Items listed in a dataset →
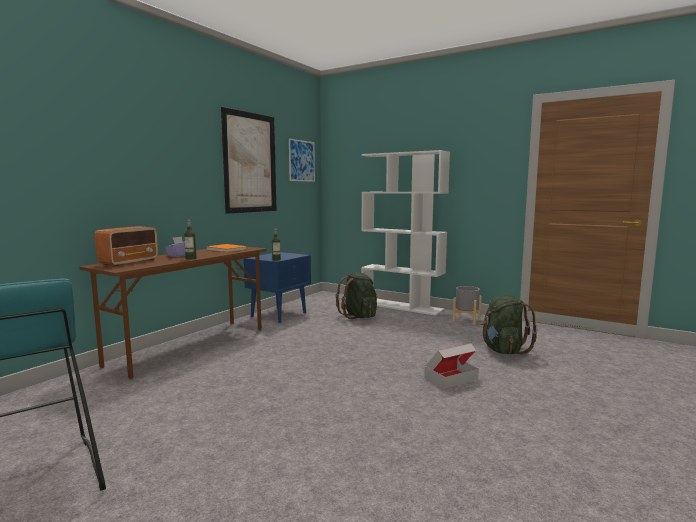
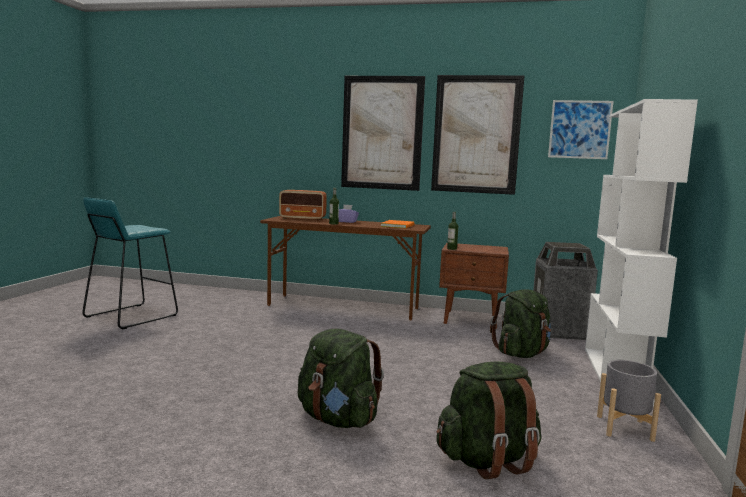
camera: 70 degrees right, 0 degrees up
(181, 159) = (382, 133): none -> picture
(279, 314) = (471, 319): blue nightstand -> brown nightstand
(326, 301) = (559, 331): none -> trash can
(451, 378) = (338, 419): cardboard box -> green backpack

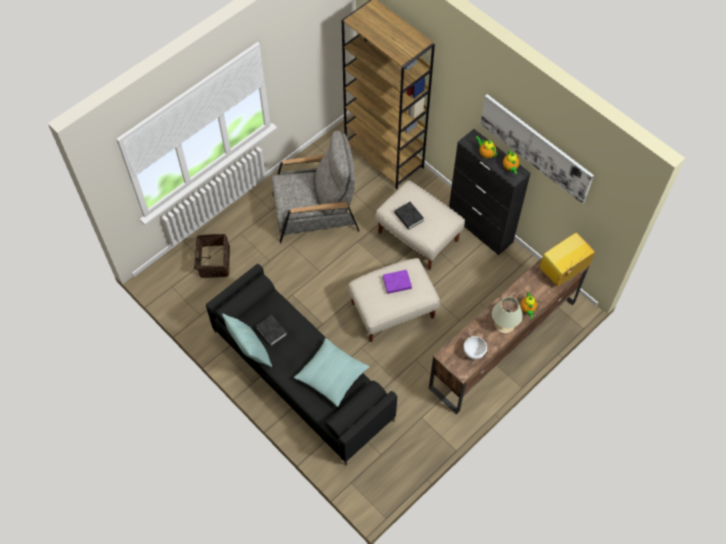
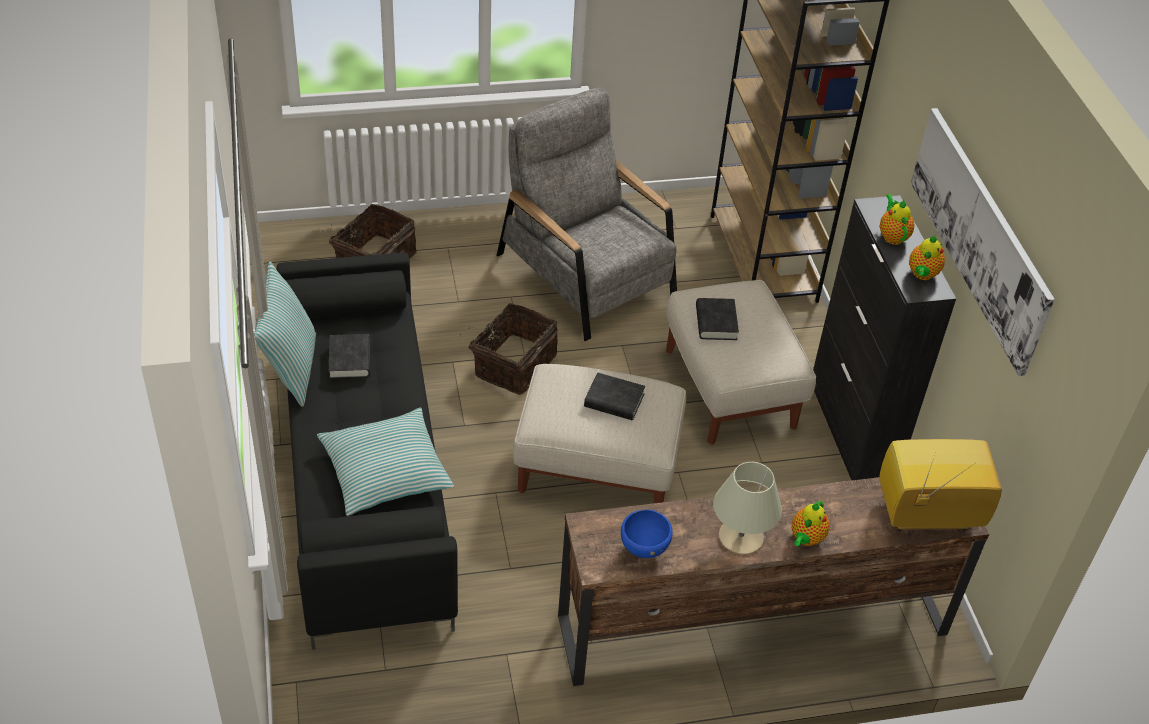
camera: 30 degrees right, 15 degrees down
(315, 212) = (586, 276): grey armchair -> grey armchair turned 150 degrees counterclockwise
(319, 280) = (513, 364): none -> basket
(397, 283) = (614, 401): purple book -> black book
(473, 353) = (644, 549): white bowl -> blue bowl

* * *

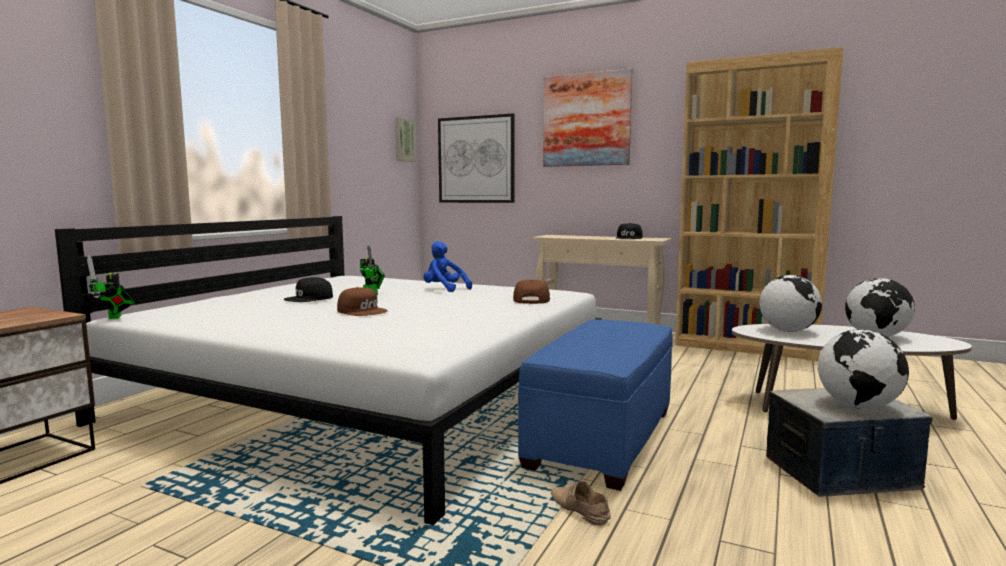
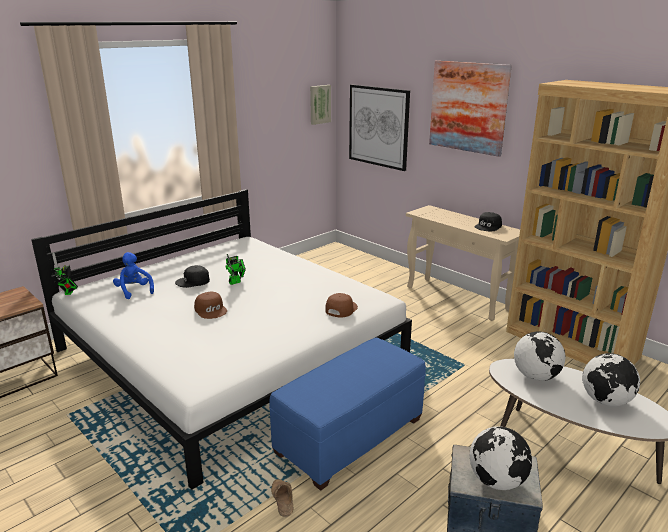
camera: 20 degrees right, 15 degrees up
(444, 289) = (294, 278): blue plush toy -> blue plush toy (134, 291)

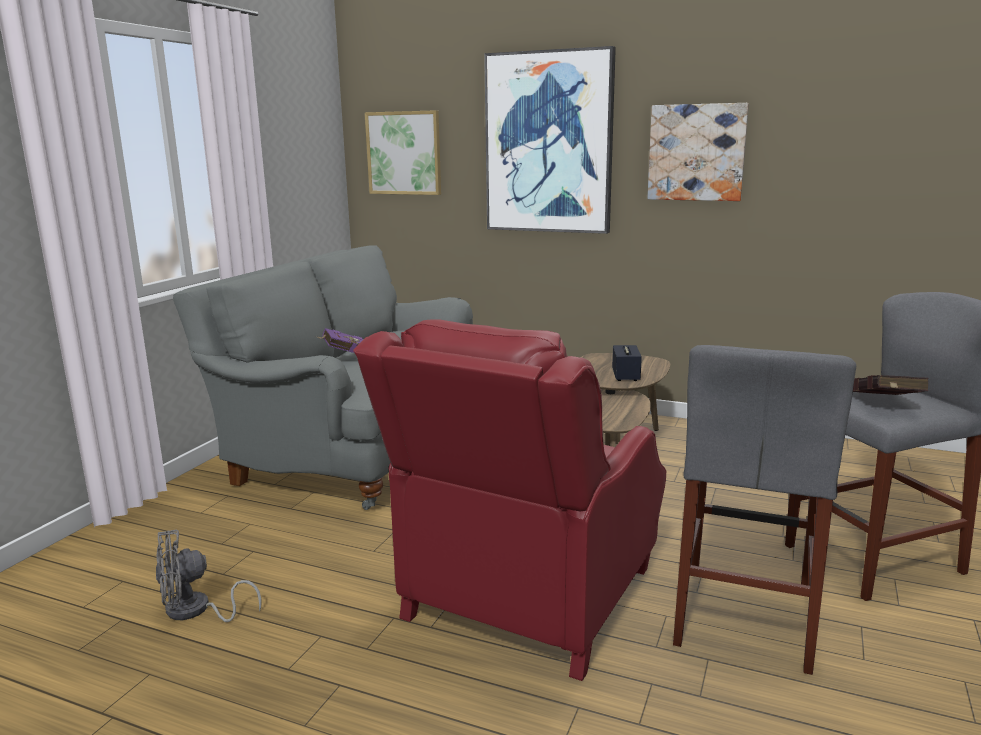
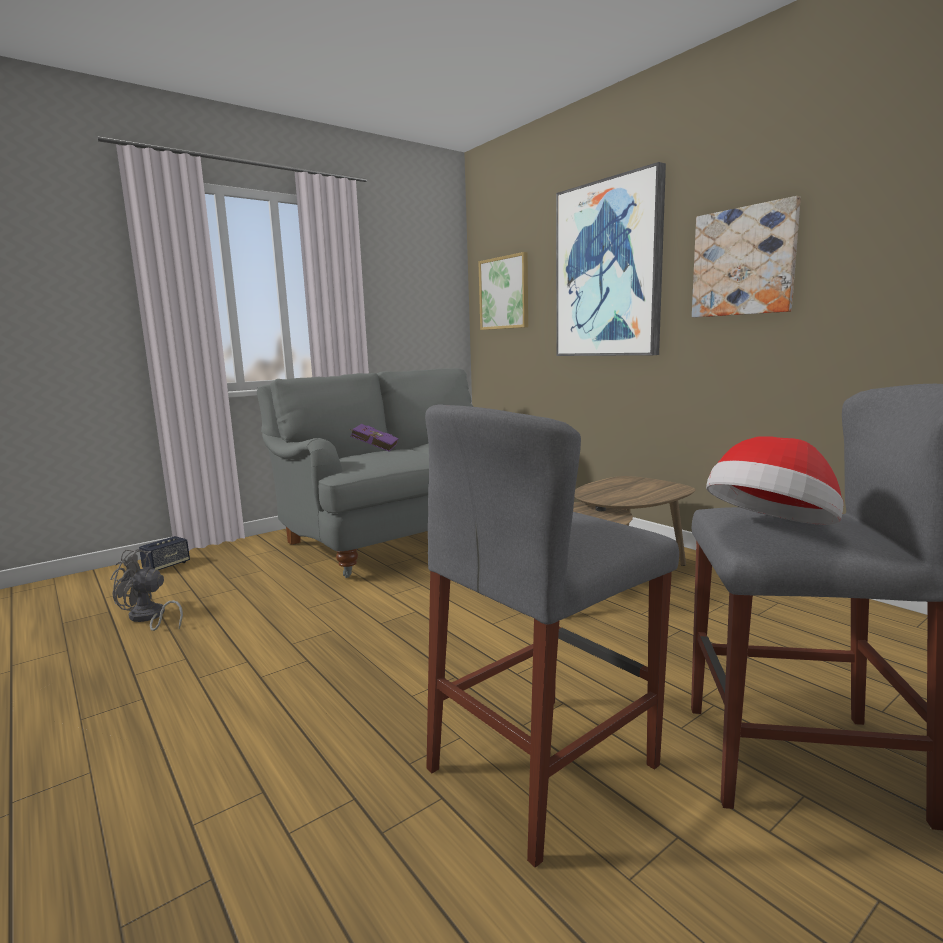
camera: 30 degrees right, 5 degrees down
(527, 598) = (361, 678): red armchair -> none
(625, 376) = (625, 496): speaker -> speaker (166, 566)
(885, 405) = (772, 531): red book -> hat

REQUIRED WORK → For this exercise, transcribe exactly the part of the records above that opens with the line containing "camera: 70 degrees right, 0 degrees up" and closes with the one containing "(473, 353) = (644, 549): white". Pictures are not part of the copy.

TASK ANSWER →
camera: 70 degrees right, 0 degrees up
(181, 159) = (382, 133): none -> picture
(279, 314) = (471, 319): blue nightstand -> brown nightstand
(326, 301) = (559, 331): none -> trash can
(451, 378) = (338, 419): cardboard box -> green backpack

camera: 30 degrees right, 15 degrees down
(315, 212) = (586, 276): grey armchair -> grey armchair turned 150 degrees counterclockwise
(319, 280) = (513, 364): none -> basket
(397, 283) = (614, 401): purple book -> black book
(473, 353) = (644, 549): white bowl -> blue bowl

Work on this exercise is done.